14. The system of claim 9, wherein the multi-task deep learning model is trained using an alternating weight update strategy for the encoder-decoder structure and the classification network.
15. The system of claim 9, wherein the classification network comprises a plurality of linear layers, with first layers of the plurality of linear layers followed by a ReLU activation function and a last layer followed by a softmax layer for multi-class classification.
16. The system of claim 15, wherein the classification network includes a number of inputs equal to a number of features available from the latent space at a bottleneck of the encoder-decoder structure plus a number of statistical features derived from the one or more segmentation masks.

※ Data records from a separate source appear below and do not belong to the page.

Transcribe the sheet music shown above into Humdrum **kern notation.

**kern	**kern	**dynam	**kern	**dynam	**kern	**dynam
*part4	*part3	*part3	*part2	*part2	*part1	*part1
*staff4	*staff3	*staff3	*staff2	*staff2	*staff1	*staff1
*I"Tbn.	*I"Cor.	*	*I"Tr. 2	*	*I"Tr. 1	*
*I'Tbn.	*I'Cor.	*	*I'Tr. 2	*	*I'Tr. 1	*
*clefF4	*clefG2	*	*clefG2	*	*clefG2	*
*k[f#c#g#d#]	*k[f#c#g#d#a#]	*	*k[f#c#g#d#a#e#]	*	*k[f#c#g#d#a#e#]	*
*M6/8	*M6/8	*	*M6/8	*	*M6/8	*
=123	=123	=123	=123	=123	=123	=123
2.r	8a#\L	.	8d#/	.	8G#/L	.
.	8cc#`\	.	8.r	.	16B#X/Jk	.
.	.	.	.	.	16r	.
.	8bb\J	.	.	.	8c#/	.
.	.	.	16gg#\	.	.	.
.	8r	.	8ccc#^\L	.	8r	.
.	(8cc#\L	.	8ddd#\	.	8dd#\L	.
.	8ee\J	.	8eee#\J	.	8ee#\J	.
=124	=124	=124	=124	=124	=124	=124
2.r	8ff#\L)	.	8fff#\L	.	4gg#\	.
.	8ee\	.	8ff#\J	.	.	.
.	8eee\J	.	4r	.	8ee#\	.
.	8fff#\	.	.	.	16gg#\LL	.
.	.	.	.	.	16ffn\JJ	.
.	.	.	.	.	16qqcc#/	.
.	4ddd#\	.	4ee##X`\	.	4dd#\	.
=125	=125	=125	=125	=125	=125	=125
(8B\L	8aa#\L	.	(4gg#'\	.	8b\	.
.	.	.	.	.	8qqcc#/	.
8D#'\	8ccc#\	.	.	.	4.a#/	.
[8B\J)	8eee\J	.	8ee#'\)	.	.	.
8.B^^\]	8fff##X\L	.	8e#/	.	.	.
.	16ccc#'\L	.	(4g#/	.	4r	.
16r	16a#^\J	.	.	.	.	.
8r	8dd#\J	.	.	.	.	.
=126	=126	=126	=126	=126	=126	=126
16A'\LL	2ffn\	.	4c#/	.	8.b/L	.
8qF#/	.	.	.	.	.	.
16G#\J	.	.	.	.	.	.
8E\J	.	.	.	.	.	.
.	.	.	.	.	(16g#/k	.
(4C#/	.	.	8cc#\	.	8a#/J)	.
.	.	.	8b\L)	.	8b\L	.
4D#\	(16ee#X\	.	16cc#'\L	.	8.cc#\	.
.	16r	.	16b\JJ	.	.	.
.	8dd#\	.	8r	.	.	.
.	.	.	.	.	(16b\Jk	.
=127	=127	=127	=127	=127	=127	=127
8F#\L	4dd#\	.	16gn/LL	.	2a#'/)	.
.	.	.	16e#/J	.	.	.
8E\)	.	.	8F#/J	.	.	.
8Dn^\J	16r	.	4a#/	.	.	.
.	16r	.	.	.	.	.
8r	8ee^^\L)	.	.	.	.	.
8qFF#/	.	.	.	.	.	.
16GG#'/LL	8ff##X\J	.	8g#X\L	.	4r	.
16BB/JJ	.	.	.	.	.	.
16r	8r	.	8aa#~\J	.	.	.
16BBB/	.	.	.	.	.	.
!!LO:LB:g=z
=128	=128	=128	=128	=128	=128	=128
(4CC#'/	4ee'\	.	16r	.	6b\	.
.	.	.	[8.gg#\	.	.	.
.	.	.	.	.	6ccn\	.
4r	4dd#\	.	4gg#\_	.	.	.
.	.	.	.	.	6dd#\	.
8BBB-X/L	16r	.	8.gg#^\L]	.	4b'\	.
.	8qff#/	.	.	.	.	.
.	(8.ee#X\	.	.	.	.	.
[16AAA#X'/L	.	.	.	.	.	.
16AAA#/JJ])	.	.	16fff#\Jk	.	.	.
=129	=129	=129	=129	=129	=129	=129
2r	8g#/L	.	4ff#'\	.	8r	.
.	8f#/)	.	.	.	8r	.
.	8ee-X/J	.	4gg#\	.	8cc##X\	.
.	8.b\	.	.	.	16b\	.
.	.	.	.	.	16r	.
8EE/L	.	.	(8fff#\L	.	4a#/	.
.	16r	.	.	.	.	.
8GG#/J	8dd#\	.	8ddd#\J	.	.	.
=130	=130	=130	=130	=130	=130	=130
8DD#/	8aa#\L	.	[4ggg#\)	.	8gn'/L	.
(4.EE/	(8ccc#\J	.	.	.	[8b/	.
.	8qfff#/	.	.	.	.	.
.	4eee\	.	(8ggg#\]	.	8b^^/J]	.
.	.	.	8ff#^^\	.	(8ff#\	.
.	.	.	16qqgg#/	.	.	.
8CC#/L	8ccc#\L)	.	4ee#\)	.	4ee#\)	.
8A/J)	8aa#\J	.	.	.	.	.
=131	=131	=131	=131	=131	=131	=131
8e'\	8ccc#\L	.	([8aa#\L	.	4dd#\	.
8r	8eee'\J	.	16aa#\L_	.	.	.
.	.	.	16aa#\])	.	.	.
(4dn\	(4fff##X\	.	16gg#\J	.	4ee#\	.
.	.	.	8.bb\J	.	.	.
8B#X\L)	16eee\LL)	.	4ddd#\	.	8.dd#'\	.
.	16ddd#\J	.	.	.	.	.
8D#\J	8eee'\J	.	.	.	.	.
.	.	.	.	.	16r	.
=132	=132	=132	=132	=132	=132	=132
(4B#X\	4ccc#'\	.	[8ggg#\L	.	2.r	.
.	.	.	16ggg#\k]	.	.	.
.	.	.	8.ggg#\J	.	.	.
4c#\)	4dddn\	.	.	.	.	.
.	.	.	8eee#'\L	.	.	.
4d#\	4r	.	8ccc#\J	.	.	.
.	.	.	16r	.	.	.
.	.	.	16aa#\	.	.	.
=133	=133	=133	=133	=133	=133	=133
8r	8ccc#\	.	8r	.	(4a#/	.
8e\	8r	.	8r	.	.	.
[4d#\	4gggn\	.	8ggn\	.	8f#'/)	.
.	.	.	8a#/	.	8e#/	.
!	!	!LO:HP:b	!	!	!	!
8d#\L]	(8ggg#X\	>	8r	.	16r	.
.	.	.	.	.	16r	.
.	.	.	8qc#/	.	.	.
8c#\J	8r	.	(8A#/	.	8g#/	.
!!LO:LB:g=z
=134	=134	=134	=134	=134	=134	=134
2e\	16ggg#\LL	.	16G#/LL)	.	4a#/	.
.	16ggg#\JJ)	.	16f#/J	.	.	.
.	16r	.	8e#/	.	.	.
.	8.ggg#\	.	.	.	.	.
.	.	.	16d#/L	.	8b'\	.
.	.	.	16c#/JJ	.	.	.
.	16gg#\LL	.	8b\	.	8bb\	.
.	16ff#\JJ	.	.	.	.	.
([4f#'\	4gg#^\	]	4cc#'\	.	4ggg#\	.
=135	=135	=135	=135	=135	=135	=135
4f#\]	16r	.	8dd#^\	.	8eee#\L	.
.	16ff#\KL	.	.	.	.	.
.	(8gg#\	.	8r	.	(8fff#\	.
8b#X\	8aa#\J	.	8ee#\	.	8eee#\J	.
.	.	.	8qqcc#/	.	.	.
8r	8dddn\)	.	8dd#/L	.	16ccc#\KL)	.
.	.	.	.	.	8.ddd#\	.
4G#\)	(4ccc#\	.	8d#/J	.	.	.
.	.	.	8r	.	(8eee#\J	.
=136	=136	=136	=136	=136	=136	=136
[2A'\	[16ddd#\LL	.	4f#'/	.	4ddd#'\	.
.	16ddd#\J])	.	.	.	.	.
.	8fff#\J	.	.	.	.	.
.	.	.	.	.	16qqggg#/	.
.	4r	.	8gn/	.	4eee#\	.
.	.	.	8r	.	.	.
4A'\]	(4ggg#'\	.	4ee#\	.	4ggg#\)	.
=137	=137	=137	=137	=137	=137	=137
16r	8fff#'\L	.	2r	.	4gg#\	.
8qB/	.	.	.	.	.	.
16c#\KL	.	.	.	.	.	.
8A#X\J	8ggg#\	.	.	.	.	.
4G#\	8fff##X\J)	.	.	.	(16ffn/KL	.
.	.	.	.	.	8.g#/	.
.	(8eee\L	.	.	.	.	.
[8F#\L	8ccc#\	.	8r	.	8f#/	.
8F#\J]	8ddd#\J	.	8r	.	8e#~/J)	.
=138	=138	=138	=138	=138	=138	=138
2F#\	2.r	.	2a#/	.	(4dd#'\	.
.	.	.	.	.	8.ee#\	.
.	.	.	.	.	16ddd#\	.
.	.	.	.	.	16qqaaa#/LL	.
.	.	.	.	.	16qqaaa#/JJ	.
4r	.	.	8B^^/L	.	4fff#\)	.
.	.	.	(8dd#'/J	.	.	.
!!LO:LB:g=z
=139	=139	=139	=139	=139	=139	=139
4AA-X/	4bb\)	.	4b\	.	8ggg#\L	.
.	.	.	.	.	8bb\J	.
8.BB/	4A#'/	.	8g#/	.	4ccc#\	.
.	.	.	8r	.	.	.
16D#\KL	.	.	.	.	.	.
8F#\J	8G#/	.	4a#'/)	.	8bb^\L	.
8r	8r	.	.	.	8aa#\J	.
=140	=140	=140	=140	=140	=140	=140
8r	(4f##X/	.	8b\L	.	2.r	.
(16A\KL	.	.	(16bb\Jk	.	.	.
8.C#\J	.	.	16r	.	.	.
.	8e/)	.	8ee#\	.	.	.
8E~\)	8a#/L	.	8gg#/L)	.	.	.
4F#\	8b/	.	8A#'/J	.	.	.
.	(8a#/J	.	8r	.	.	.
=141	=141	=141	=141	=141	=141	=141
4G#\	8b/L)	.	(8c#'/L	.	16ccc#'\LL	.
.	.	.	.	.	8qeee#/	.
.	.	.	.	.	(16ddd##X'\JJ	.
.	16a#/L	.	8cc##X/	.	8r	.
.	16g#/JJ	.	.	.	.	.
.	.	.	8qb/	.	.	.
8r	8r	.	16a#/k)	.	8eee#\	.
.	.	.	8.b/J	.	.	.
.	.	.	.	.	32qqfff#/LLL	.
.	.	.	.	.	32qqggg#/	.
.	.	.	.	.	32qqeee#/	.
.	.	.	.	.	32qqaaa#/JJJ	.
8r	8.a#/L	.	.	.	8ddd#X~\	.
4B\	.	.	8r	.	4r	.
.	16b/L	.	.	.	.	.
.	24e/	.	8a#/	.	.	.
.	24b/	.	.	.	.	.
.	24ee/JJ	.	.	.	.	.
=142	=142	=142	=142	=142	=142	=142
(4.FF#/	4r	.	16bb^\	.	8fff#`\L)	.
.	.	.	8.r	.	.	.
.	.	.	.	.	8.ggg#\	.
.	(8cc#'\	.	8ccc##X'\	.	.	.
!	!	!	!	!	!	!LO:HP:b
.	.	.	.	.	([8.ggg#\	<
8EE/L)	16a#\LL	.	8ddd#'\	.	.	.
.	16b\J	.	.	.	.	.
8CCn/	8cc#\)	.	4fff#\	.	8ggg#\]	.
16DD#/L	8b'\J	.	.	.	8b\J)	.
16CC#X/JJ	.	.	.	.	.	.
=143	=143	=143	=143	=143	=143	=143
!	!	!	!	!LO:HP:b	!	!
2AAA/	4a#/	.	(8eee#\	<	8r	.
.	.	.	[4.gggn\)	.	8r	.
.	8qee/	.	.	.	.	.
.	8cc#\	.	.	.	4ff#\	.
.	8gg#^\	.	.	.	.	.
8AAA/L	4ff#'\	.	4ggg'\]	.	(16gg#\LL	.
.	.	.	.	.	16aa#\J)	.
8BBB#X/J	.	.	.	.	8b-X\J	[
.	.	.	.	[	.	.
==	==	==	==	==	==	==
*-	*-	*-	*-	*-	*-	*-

17. A method for configuring a multi-task deep learning model, the method comprising:
acquiring training data comprising a plurality of cardiac magnetic resonance (MR) images, related ground truth segmentation masks, and related ground truth disease classifications;
inputting a cardiac MR image into the multi-task deep learning model, the multi-task deep learning model comprising a segmentation branch and a disease classification branch;
outputting, by the multi-task deep learning model, a segmentation mask and a disease classification;
adjusting weights of the segmentation branch based on a comparison of the segmentation mask to the related ground truth segmentation mask;
adjusting weights of the disease classification branch based on a comparison of the disease classification to the related ground truth disease classification;
repeating inputting, outputting, adjusting, and adjusting for a plurality of iterations; and
outputting a trained multi-task deep learning model.
18. The method of claim 17, wherein the comparison of the segmentation mask to the related ground truth segmentation mask provides a Jaccard loss for segmentation and the comparison of the disease classification to the related ground truth disease classification provides a binary cross-entropy loss for classification.
19. The method of claim 17, wherein the segmentation branch comprises a DenseUNet architecture.
20. The method of claim 17, wherein the disease classification branch further takes as input one or more statistical features derived from the segmentation mask.